━━━ Extract provided
The most credible analysis is not from Skype, but from Julian Cain in a series of comments that he made to a Gigom article about the outage. Julian is lead architect at Pando and, earlier, was head of Mac development for Kazaa at Sharmen Networks. So he knows a lot about peer-to-peer networks and his work at Sharmen put him in a position to know quite a bit about the P2P technology that’s also used by Skype (and likely by Joost).
I’ve collected Julian’s comments in a single file here:
http://blogs.nmss.com/Julian_Cain_on_August_2007_Skype_Outage.doc
and other URLs relevant to Skype internals in this blog post
http://blogs.nmss.com/communications/2007/08/best-skype-cras.html
The Gonzalez resignation is a tip to the true conspiracy explanation: system taken down to install warrantless wiretapping.
This just shows the folly on setting Windows to download and install patches automatically. I’ve never done that and I never will.
Reason one: I don’t want to be in the middle of typing, playing a game, or otherwise using the machine and suddenly it just reboots by itself. Basically, setting it to install them automatically, at least, amounts to telling it to randomly and gratuitously crash every few weeks. And this story and some of its comments make clear how disruptive this can potentially be. From nonfunctioning phones to delays doing presumably time-limited exams.
Reason two: Not every so-called “critical update” is for the benefit of the user. I’d have been nailed by the evil “Windows Genuine Advantage Notifications” patch if I’d had automatic installation of updates — the notorious “critical update” that does not increase the computer owner’s security but actually decreases it, because it may cause Windows XP to suddenly decide it needs reactivation after having a false positive in trying to detect if it’s pirated. People whose windows is genuine (e.g. it came with the computer from a known manufactuter) and is treated as genuine by Windows Genuine Advantage had WGA Notifications decide it wasn’t — and then XP would require reactivating. Given that this was right around the time Vista became available as an “up”grade, the high false-positive rate and undisclosed ability to force reactivation has been considered “significant” by many. Worse, the patch when inspected at the WU site reports that it cannot be uninstalled, and of course it masquerades as a security patch for the user, when it’s a security patch for Microsoft’s cash flow and will not improve, and may in fact degrade, the security of the affected computer as determined by its rightful owner. It’s also notable that hiding it at the WU site causes a nag screen there on subsequent manual visits, as well as it periodically unhiding itself. Needless to say I have it notify me of updates, and then pick what I want to download manually, then decide when it’s convenient to actually install them and thus cause a reboot. My computer, my decision.
━━━━━━
→ **Job 1**: From the thread on the Skype outage, reproduce the part that opens with the words containing "The most credible" and closes with "install warrantless wiretapping.".
→ **Job 2**: Summarize the thread in two sentences.
→ **Job 3**: According to the thread, what position does Julian Cain hold at Pando?
━━━ Data shown
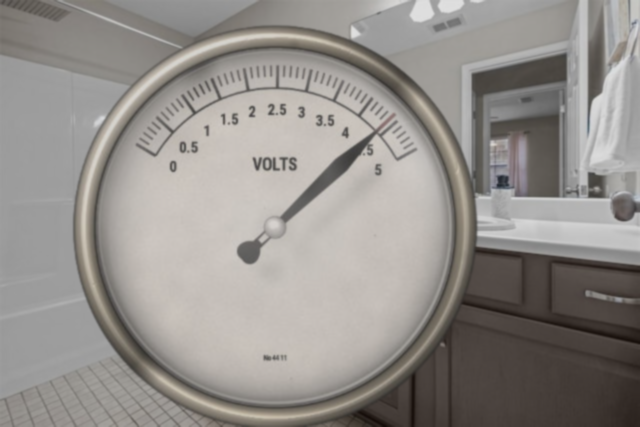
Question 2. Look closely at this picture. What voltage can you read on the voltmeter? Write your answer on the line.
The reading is 4.4 V
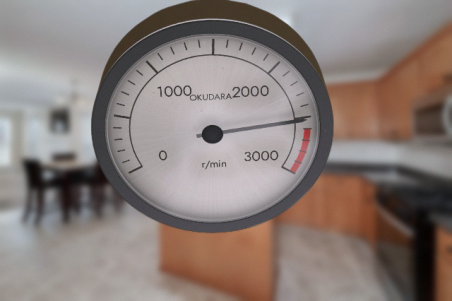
━━━━━━
→ **Answer section 1**:
The most credible analysis is not from Skype, but from Julian Cain in a series of comments that he made to a Gigom article about the outage. Julian is lead architect at Pando and, earlier, was head of Mac development for Kazaa at Sharmen Networks. So he knows a lot about peer-to-peer networks and his work at Sharmen put him in a position to know quite a bit about the P2P technology that’s also used by Skype (and likely by Joost).
I’ve collected Julian’s comments in a single file here:
http://blogs.nmss.com/Julian_Cain_on_August_2007_Skype_Outage.doc
and other URLs relevant to Skype internals in this blog post
http://blogs.nmss.com/communications/2007/08/best-skype-cras.html
The Gonzalez resignation is a tip to the true conspiracy explanation: system taken down to install warrantless wiretapping.

→ **Answer section 2**: The thread names Julian Cain, lead architect at Pando and former head of Mac development for Kazaa at Sharmen Networks, as the most credible analyst of the Skype outage, and links to a file collecting his comments. It also argues against letting Windows install patches automatically because of unexpected reboots and the Windows Genuine Advantage Notifications patch, which could force reactivation of genuine copies of Windows XP, and favors being notified of updates and installing them manually.

→ **Answer section 3**: He is lead architect at Pando.